Last month it was announced that trading director Andrea Bennett is to leave her role this summer after more than three decades with the company. This was a mutual decision based on the changing nature of the business, which has become a bigger online player, especially since the coronavirus pandemic.
The chain also announced a trading update this morning for the 11 weeks to 18th July 2021, which showed sales have grown by 13% on a two-year like-for-like basis. Sales comparisons with last year are not quoted as more stores were closed for seven weeks of the comparitive period. The Works said it was "pleased" with the performance, which is ahead of its internal plan. Both online and store like-for-like results are "positive" with online sales levels said to be "approximately double" the comparisons for the 2020 financial year. These sales are being driven by growth in jigsaws and art and craft, which have been popular throughout the pandemic.
The company said that the outcome for the forthcoming year "will be heavily influenced by the strength of sales in the important months of November and December but, overall, the positive start to trading in the new financial year positions the company well for the full year". Peck told The Bookseller that The Works' offer "is more relevant than ever" and customers keep coming back after discovering the store online during lockdown. However, he stressed that physical stores "will remain the lifeblood of our business".
The chain also re-posted its preliminary results for 2021, which saw a 19% decline in total sales year on year for the 53 weeks to 2nd May 2021, despite online revenues rocketing 121%. Peck praised the chain for its "resilience" and for growing its digital channels by "three to five years" in the period.

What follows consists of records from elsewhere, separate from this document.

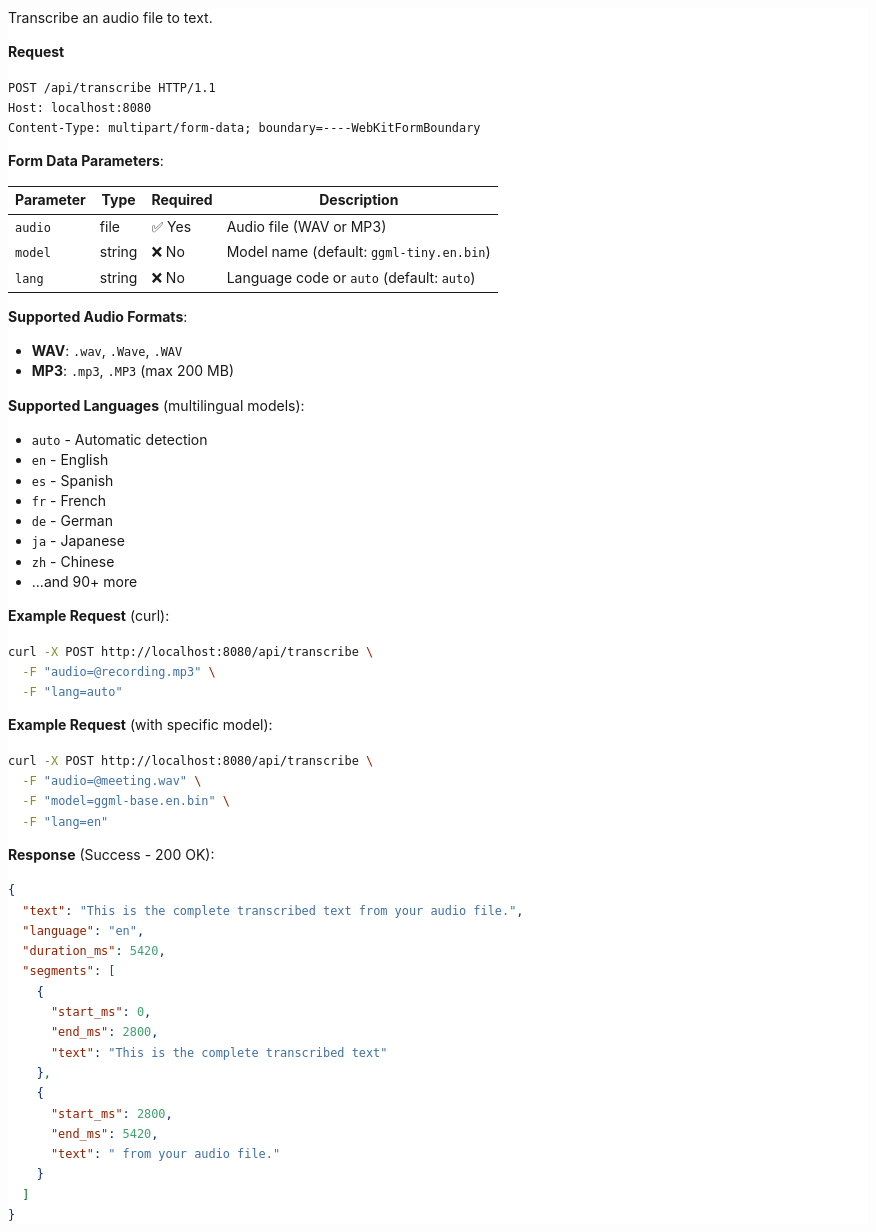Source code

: Transcribe an audio file to text.

**Request**

```http
POST /api/transcribe HTTP/1.1
Host: localhost:8080
Content-Type: multipart/form-data; boundary=----WebKitFormBoundary
```

**Form Data Parameters**:

| Parameter | Type | Required | Description |
|-----------|------|----------|-------------|
| `audio` | file | ✅ Yes | Audio file (WAV or MP3) |
| `model` | string | ❌ No | Model name (default: `ggml-tiny.en.bin`) |
| `lang` | string | ❌ No | Language code or `auto` (default: `auto`) |

**Supported Audio Formats**:
- **WAV**: `.wav`, `.Wave`, `.WAV`
- **MP3**: `.mp3`, `.MP3` (max 200 MB)

**Supported Languages** (multilingual models):
- `auto` - Automatic detection
- `en` - English
- `es` - Spanish
- `fr` - French
- `de` - German
- `ja` - Japanese
- `zh` - Chinese
- ...and 90+ more

**Example Request** (curl):
```bash
curl -X POST http://localhost:8080/api/transcribe \
  -F "audio=@recording.mp3" \
  -F "lang=auto"
```

**Example Request** (with specific model):
```bash
curl -X POST http://localhost:8080/api/transcribe \
  -F "audio=@meeting.wav" \
  -F "model=ggml-base.en.bin" \
  -F "lang=en"
```

**Response** (Success - 200 OK):
```json
{
  "text": "This is the complete transcribed text from your audio file.",
  "language": "en",
  "duration_ms": 5420,
  "segments": [
    {
      "start_ms": 0,
      "end_ms": 2800,
      "text": "This is the complete transcribed text"
    },
    {
      "start_ms": 2800,
      "end_ms": 5420,
      "text": " from your audio file."
    }
  ]
}
```
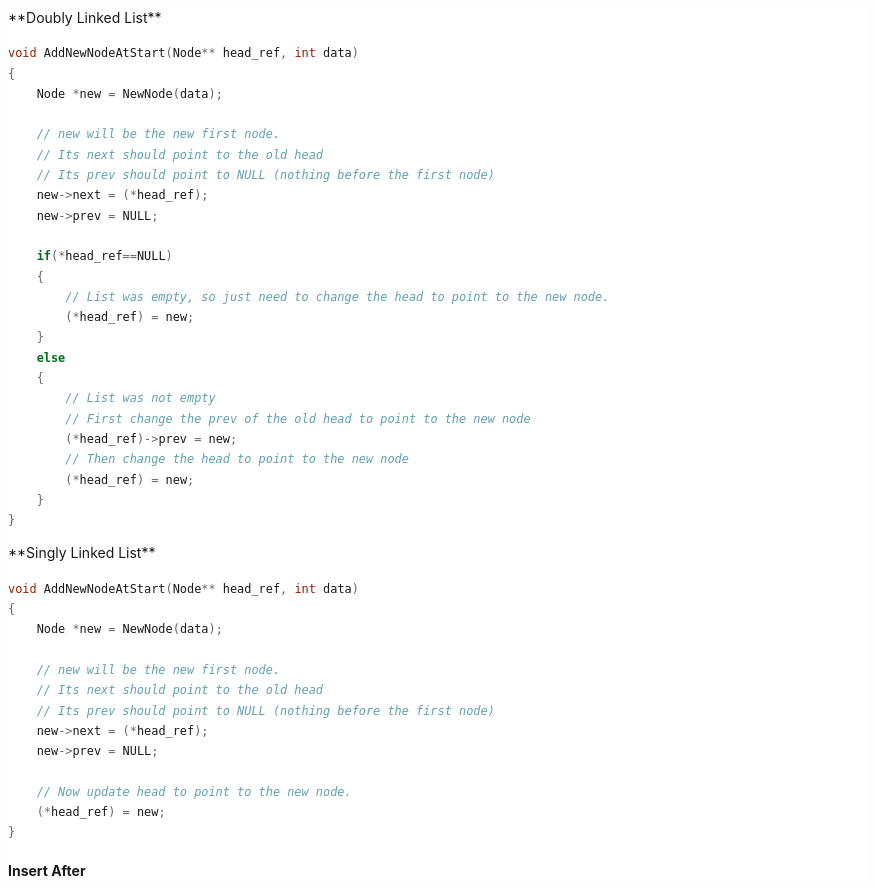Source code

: <div class="row">
<div class="col-md-6"  markdown="1">
**Doubly Linked List**

```c
void AddNewNodeAtStart(Node** head_ref, int data)
{
    Node *new = NewNode(data);

    // new will be the new first node. 
    // Its next should point to the old head
    // Its prev should point to NULL (nothing before the first node)
    new->next = (*head_ref);
    new->prev = NULL;

    if(*head_ref==NULL)
    { 
        // List was empty, so just need to change the head to point to the new node.
        (*head_ref) = new;        
    }
    else
    {
        // List was not empty
        // First change the prev of the old head to point to the new node
        (*head_ref)->prev = new;
        // Then change the head to point to the new node
        (*head_ref) = new;        
    }
}
```
</div>
<div class="col-md-6"  markdown="1">
**Singly Linked List**

```c
void AddNewNodeAtStart(Node** head_ref, int data)
{
    Node *new = NewNode(data);

    // new will be the new first node. 
    // Its next should point to the old head
    // Its prev should point to NULL (nothing before the first node)
    new->next = (*head_ref);
    new->prev = NULL;

    // Now update head to point to the new node.
    (*head_ref) = new;            
}
```
</div>
</div>

#### Insert After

"I took on the role of c.e.o. 18 months ago and if someone had said you will be closed for seven months out of the next 18 months, I wouldn't have thought I'd be sat here with a job, let alone sat here running a business that is stronger than it was when I took on the role," Peck said.
He added that the chain was still "passionate" about books and making them affordable and convenient to buy, and that the chain wanted to work even closer with publishers in the future.